Libvirt already has a framework for disk locking that can protect against concurrent access from multiple hosts. It has two plugins, one using sanlock, and one using virtlockd. The virtlockd daemon uses fcntl() locks, but does not have to apply them directly to the disk file. It can use a lock-aside lock file  based on some unique identifier. For example, you can mount an NFS vol at /var/lib/libvirt/lockspace, and use the SCSI  WWID or LVM UUID as the name of a lock file to create in that directory. This of course requires that all nodes in the cluster have that NFS vol mounted, but it is does not require high bandwidth data transfer for this volume. There is also scope for creating new plugins for libvirt to use other mechanism if someone comes up with other ideas.

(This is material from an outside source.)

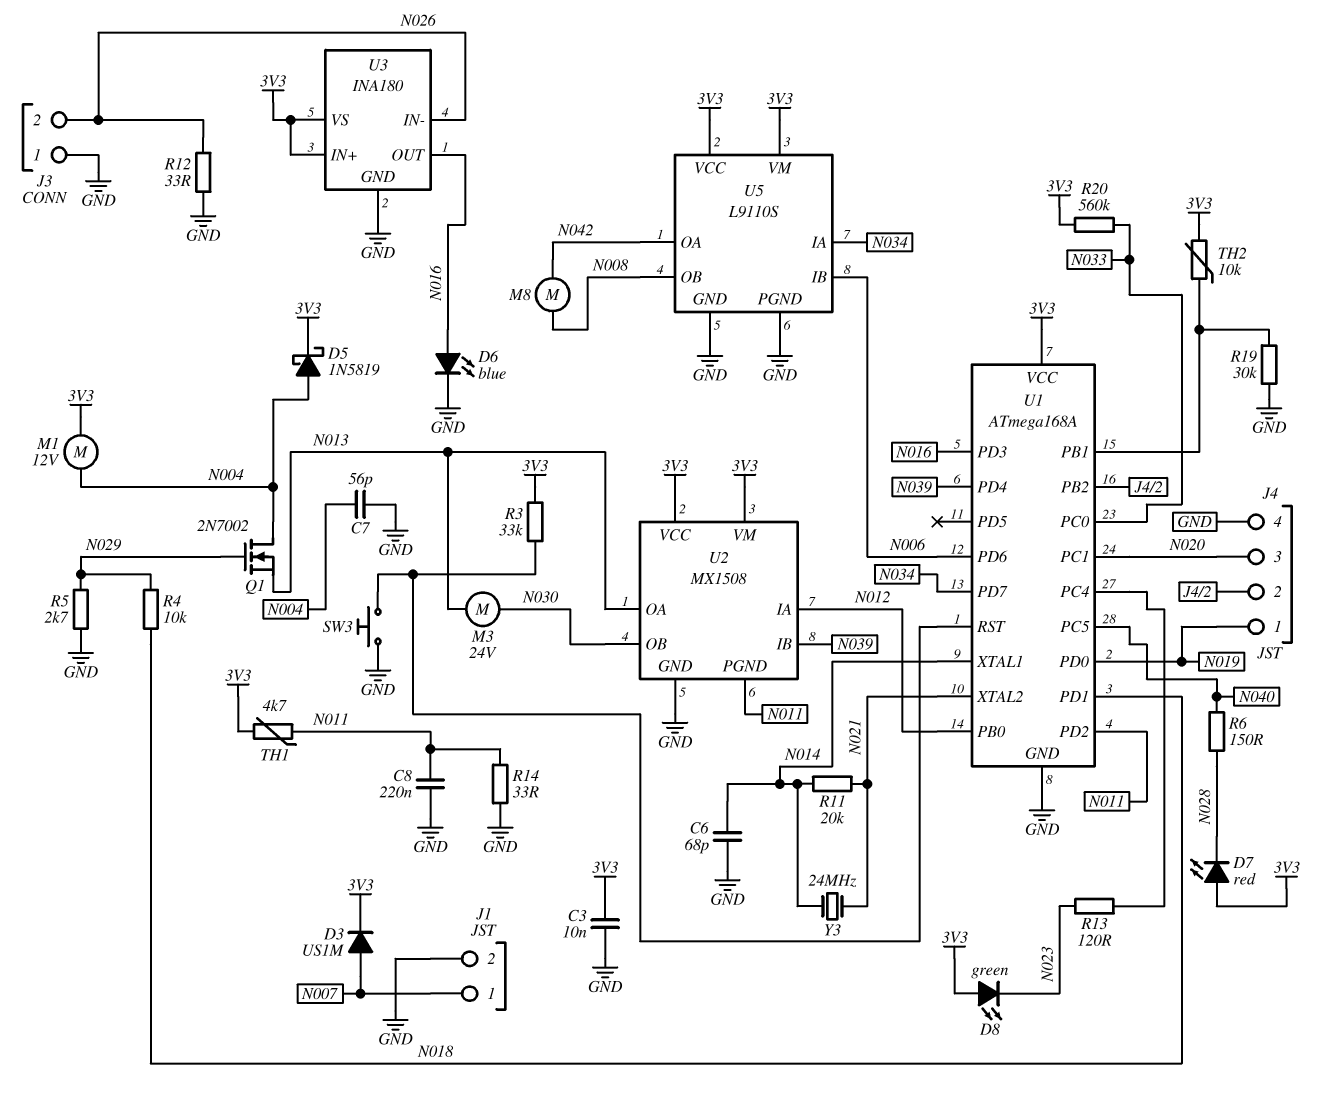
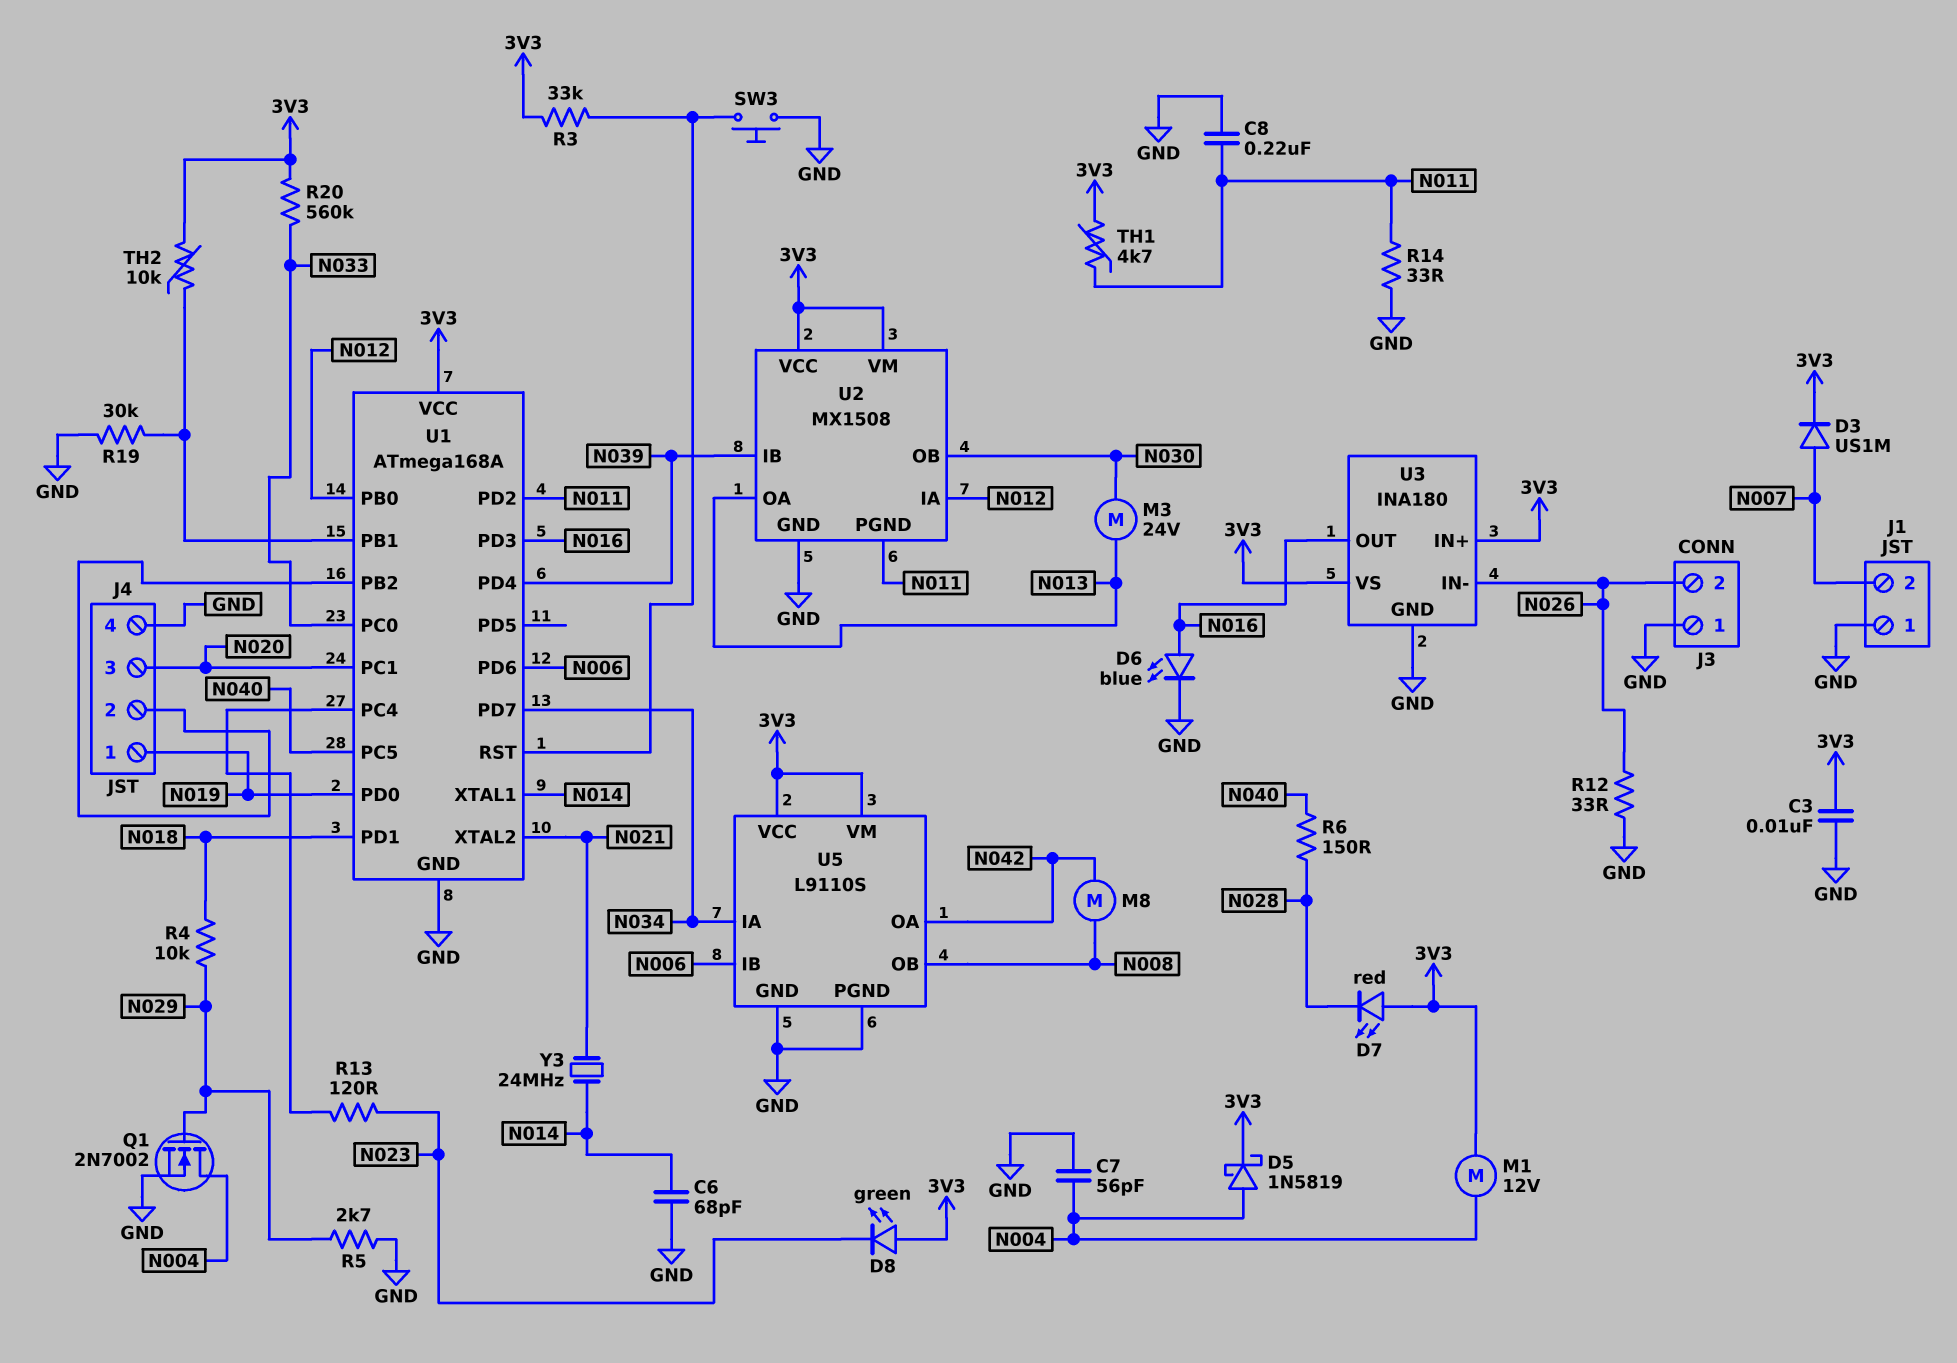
J1 pin 1: N007 -> GND
J1 pin 2: GND -> N007
Q1: NMOS 2N7002 (G N029, D N004, S N013) -> NMOS 2N7002 (G N029, D N004, S GND)
R11: 20k (N014, N021) -> none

Comment 1 Ademar Reis 2017-04-24 14:47:17 UTC
(In reply to Ademar Reis from comment #0)
> QEMU Image locking is being introduced but disabled by default (Bug
> 1378241). The plan is to enable it by default in a future release, hence
> this BZ.
> 

Turns out the QEMU locking mechanism requires F_OFD_* locks, not present in the RHEL-7.4 linux kernel.

So I'm closing this BZ and leaving only the original BZ, for a future release of  RHEL.